▶ _Source data_:
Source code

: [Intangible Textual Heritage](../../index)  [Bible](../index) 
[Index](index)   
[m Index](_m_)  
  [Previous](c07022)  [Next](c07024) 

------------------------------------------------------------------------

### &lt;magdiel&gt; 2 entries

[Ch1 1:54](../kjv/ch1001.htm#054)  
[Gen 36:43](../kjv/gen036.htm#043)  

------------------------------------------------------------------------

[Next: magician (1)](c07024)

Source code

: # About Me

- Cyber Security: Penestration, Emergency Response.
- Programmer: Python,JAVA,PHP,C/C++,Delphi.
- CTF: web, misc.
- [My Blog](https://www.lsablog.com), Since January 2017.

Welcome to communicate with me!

▶ _Exercise description_: Repeat exactly, and only, the lines from the one containing "Textual Heritage](../../index)  [Bible](../index)" through the last line above.

▶ _Response below_:
: [Intangible Textual Heritage](../../index)  [Bible](../index) 
[Index](index)   
[m Index](_m_)  
  [Previous](c07022)  [Next](c07024) 

------------------------------------------------------------------------

### &lt;magdiel&gt; 2 entries

[Ch1 1:54](../kjv/ch1001.htm#054)  
[Gen 36:43](../kjv/gen036.htm#043)  

------------------------------------------------------------------------

[Next: magician (1)](c07024)

Source code

: # About Me

- Cyber Security: Penestration, Emergency Response.
- Programmer: Python,JAVA,PHP,C/C++,Delphi.
- CTF: web, misc.
- [My Blog](https://www.lsablog.com), Since January 2017.

Welcome to communicate with me!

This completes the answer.